Transcribed page contents:

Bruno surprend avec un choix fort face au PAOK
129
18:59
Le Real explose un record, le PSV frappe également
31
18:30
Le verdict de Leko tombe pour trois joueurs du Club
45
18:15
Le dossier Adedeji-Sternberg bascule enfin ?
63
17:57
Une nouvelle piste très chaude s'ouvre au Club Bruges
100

--- What to work on ---
Each entry must appear in the reply exactly as written.

--- Task solution ---
Bruno surprend avec un choix fort face au PAOK
129
18:59
Le Real explose un record, le PSV frappe également
31
18:30
Le verdict de Leko tombe pour trois joueurs du Club
45
18:15
Le dossier Adedeji-Sternberg bascule enfin ?
63
17:57
Une nouvelle piste très chaude s'ouvre au Club Bruges
100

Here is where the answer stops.